🤖 AI Summary
Current large language model agents rely on fixed memory architectures that hinder cross-task transfer and limit performance. This work proposes a task-adaptive approach to automatically evolve memory mechanisms by modeling the memory system as an executable Python program comprising a data schema, storage logic, and workflow instructions. The method employs population-based, reflective code evolution to jointly optimize these components. For the first time, it enables automatic customization of memory programs, significantly outperforming fixed-memory baselines across four benchmarks—including dialogue, embodied planning, and expert reasoning—while generating diverse, task-specific memory structures that surpass the limitations of universal memory paradigms.
📝 Abstract
Large language model agents rely on specialized memory systems to accumulate and reuse knowledge during extended interactions. Recent architectures typically adopt a fixed memory design tailored to specific domains, such as semantic retrieval for conversations or skills reused for coding. However, a memory system optimized for one purpose frequently fails to transfer to others.
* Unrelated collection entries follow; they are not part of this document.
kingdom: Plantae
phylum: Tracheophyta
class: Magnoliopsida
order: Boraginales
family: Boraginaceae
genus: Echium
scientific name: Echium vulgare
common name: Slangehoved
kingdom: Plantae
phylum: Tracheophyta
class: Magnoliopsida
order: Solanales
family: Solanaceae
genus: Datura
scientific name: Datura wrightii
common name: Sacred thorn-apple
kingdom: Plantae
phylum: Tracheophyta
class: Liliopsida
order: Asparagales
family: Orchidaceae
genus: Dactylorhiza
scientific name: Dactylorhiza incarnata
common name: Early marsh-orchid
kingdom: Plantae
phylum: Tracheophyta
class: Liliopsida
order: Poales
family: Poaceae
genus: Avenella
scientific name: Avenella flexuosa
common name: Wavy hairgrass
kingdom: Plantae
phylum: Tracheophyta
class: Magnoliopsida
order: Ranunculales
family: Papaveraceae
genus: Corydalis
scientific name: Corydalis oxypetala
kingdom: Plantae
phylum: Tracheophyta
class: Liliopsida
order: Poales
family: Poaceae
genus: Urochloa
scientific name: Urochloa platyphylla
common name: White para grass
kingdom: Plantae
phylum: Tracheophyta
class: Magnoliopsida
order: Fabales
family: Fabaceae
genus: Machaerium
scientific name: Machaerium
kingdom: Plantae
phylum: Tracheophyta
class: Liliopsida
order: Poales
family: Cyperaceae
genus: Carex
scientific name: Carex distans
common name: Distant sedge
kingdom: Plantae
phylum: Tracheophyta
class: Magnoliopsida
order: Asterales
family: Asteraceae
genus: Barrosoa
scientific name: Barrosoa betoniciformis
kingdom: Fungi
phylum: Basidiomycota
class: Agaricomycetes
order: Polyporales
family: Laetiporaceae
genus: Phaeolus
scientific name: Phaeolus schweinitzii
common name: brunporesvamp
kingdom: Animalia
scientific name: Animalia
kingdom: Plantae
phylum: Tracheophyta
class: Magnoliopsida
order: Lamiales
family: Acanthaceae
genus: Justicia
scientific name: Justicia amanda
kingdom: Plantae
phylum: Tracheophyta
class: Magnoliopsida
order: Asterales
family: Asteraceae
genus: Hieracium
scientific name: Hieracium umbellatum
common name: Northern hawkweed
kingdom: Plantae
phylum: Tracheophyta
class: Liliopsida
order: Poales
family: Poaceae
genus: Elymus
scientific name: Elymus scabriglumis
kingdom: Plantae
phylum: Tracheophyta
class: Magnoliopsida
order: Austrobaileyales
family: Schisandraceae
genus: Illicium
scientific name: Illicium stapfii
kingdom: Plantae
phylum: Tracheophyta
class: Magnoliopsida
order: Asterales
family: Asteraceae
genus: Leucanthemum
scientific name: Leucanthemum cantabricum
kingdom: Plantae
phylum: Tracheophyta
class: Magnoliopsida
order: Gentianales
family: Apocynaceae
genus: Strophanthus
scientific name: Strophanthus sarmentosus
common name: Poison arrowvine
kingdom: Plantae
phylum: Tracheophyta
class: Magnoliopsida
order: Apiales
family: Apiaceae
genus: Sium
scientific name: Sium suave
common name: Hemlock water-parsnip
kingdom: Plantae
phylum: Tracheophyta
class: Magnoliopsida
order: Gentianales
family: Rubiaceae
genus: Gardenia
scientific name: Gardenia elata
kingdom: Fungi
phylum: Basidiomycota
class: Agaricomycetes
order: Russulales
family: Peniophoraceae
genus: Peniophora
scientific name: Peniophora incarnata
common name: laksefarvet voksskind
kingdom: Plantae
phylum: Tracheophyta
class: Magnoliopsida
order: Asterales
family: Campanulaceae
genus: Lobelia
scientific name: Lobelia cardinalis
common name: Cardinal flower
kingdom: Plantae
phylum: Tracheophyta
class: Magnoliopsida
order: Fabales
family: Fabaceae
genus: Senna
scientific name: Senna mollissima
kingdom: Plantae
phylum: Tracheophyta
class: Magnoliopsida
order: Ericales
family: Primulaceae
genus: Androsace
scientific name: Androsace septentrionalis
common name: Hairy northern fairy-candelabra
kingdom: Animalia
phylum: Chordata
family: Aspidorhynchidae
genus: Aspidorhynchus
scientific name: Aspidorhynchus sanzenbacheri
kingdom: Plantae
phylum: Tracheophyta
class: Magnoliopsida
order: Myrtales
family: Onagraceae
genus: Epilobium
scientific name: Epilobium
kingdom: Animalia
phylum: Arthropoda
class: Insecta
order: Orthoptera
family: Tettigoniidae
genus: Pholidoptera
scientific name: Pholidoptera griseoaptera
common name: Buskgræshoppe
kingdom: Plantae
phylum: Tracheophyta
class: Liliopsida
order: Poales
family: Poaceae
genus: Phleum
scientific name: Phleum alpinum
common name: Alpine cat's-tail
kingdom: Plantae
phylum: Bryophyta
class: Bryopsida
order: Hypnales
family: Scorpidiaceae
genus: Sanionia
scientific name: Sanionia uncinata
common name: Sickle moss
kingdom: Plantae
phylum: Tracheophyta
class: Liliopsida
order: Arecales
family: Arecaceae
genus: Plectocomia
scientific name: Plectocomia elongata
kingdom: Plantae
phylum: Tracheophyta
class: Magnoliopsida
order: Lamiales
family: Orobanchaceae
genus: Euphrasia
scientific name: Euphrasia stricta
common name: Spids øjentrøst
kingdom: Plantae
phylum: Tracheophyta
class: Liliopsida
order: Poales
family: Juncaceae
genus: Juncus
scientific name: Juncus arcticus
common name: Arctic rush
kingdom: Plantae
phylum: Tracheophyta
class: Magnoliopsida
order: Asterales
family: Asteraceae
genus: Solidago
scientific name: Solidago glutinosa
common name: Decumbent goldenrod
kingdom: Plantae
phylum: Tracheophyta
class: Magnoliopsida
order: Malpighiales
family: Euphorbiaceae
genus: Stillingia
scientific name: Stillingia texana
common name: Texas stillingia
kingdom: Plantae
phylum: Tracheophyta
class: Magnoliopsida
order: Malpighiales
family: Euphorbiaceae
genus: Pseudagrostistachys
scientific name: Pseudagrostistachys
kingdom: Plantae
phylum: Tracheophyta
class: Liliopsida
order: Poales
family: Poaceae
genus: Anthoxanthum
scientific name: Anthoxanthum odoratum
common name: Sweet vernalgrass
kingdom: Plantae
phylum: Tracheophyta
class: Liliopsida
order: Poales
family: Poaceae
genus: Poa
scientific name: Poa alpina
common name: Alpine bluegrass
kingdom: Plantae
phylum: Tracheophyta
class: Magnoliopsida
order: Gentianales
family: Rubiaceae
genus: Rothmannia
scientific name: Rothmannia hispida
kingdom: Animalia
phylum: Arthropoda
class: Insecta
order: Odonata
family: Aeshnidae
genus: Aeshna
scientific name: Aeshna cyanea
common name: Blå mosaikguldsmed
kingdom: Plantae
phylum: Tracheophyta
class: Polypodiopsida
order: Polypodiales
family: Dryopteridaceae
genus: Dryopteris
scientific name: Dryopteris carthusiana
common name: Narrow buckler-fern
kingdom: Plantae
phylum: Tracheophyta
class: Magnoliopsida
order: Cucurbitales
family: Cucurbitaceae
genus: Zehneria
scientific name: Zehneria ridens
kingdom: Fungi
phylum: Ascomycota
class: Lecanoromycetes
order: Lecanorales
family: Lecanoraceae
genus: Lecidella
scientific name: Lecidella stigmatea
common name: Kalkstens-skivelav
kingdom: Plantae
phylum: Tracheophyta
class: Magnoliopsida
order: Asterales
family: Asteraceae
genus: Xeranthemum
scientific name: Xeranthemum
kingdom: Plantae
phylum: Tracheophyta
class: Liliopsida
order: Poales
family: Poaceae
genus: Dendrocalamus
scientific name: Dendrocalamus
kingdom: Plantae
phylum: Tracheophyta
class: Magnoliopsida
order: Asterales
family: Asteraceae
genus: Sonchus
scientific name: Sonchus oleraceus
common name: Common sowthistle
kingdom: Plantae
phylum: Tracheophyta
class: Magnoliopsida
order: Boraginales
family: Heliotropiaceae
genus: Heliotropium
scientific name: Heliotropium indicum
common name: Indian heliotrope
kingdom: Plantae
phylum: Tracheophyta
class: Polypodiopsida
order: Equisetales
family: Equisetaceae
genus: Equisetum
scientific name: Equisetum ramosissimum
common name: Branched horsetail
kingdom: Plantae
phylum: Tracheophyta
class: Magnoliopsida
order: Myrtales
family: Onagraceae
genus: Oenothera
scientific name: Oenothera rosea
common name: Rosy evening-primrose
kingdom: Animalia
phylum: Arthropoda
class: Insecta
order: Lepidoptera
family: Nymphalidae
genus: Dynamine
To address this limitation, we introduce M$^\star$, a method that automatically discovers task-optimized memory harnesses through executable program evolution. Specifically, M$^\star$ models an agent memory system as a memory program written in Python. This program encapsulates the data Schema, the storage Logic, and the agent workflow Instructions. We optimize these components jointly using a reflective code evolution method; this approach employs a population-based search strategy and analyzes evaluation failures to iteratively refine the candidate programs. We evaluate M$^\star$ on four distinct benchmarks spanning conversation, embodied planning, and expert reasoning. Our results demonstrate that M$^\star$ improves performance over existing fixed-memory baselines robustly across all evaluated tasks. Furthermore, the evolved memory programs exhibit structurally distinct processing mechanisms for each domain. This finding indicates that specializing the memory mechanism for a given task explores a broad design space and provides a superior solution compared to general-purpose memory paradigms.